## TASK REQUIREMENTS
1. List each parenthetical caption in the Form 8-K cover page that is printed beneath a filled-in detail about the registrant.
2. Quote the stored entries word for word, from the first entry through the line containing "scientific name: Ganonema sp.", with both ends included.
## Begin SOURCE PASSAGE
SECURITIES AND EXCHANGE COMMISSION

Washington, D.C. 20549

 

FORM 8-K

 

CURRENT REPORT

Pursuant to Section 13 or 15(d) of the Securities Exchange Act of 1934

 

Date of Report (Date of earliest event reported): March 5, 2026

 

TEXAS ROADHOUSE, INC.

(Exact name of registrant as specified in its charter)

 

Delaware   000-50972   20-1083890
(State or other jurisdiction   (Commission   (IRS Employer
of incorporation)   File Number)   Identification No.)

 

6040 Dutchmans Lane, Louisville, KY   40205
(Address of principal executive offices)   (Zip Code)

 

Registrant’s telephone number, including area code    (502) 426-9984

 

N/A

(Former name or former address, if changed since last report.)

 

Check the appropriate box below if the Form 8-K filing is intended to simultaneously satisfy the filing obligation of the registrant under any of the following provisions (see General Instruction A.2. below):

 

¨Written communications pursuant to Rule 425 under the Securities Act (17 CFR 230.425)
## End SOURCE PASSAGE
## Begin EXCERPTED RECORDS
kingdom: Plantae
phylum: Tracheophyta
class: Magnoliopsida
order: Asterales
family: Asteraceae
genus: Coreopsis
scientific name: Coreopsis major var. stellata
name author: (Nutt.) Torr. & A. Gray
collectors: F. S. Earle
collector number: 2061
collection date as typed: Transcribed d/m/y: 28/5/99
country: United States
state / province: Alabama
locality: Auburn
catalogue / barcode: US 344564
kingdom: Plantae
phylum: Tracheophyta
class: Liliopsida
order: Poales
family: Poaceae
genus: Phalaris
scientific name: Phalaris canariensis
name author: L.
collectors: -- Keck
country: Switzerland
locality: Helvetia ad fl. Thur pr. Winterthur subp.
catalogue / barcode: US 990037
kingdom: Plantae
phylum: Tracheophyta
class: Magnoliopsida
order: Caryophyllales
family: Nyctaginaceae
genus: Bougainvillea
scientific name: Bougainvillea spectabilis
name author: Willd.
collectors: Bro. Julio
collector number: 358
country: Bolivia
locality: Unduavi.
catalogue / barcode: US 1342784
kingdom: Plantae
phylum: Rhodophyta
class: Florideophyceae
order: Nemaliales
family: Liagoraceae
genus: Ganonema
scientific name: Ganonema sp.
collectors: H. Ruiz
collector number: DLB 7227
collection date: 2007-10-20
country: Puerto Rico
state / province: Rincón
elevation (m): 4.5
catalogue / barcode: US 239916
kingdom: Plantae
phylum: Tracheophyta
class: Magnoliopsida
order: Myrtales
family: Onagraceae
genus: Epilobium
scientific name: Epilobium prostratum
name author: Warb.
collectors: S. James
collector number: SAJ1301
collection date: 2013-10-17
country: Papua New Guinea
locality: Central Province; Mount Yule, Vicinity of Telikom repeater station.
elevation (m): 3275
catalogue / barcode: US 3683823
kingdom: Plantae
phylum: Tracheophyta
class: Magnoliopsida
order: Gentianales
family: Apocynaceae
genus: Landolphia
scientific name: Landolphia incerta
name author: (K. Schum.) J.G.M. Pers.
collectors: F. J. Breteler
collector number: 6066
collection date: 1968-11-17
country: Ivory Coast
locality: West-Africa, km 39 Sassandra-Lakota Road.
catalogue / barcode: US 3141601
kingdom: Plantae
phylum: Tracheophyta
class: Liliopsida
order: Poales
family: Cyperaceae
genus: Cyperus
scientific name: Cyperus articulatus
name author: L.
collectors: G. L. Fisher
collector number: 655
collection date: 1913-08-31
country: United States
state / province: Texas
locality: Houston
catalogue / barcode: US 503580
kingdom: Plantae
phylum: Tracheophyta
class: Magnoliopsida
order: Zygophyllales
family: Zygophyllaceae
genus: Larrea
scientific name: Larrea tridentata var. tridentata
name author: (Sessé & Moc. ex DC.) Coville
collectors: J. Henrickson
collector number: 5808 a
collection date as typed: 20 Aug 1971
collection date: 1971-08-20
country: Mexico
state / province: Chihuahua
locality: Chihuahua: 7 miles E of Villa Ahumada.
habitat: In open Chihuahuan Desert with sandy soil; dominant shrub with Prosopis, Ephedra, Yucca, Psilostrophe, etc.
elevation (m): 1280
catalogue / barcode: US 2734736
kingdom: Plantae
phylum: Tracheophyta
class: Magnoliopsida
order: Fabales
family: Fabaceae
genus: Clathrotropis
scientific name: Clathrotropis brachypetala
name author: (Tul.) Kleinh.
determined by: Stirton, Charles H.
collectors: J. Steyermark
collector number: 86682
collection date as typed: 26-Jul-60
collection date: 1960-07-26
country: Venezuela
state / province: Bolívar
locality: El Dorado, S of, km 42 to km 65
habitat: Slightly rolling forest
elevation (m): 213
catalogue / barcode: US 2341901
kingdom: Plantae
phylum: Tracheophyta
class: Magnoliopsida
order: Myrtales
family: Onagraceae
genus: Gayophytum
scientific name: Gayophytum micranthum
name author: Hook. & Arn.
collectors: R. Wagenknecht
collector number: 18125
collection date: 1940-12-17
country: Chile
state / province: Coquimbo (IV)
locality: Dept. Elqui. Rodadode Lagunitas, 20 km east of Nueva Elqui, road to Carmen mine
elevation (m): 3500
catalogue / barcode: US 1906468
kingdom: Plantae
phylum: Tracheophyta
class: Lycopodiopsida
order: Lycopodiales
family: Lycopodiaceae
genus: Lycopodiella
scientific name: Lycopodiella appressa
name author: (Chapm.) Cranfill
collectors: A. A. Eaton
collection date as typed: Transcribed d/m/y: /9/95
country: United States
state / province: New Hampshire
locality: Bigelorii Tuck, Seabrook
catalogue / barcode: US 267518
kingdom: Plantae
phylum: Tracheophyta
## End EXCERPTED RECORDS
## SOLUTIONS PER TASK
1.
- Exact name of registrant as specified in its charter
- State or other jurisdiction of incorporation
- Commission File Number
- IRS Employer Identification No.
- Address of principal executive offices
- Zip Code
- Former name or former address, if changed since last report.

2.
kingdom: Plantae
phylum: Tracheophyta
class: Magnoliopsida
order: Asterales
family: Asteraceae
genus: Coreopsis
scientific name: Coreopsis major var. stellata
name author: (Nutt.) Torr. & A. Gray
collectors: F. S. Earle
collector number: 2061
collection date as typed: Transcribed d/m/y: 28/5/99
country: United States
state / province: Alabama
locality: Auburn
catalogue / barcode: US 344564
kingdom: Plantae
phylum: Tracheophyta
class: Liliopsida
order: Poales
family: Poaceae
genus: Phalaris
scientific name: Phalaris canariensis
name author: L.
collectors: -- Keck
country: Switzerland
locality: Helvetia ad fl. Thur pr. Winterthur subp.
catalogue / barcode: US 990037
kingdom: Plantae
phylum: Tracheophyta
class: Magnoliopsida
order: Caryophyllales
family: Nyctaginaceae
genus: Bougainvillea
scientific name: Bougainvillea spectabilis
name author: Willd.
collectors: Bro. Julio
collector number: 358
country: Bolivia
locality: Unduavi.
catalogue / barcode: US 1342784
kingdom: Plantae
phylum: Rhodophyta
class: Florideophyceae
order: Nemaliales
family: Liagoraceae
genus: Ganonema
scientific name: Ganonema sp.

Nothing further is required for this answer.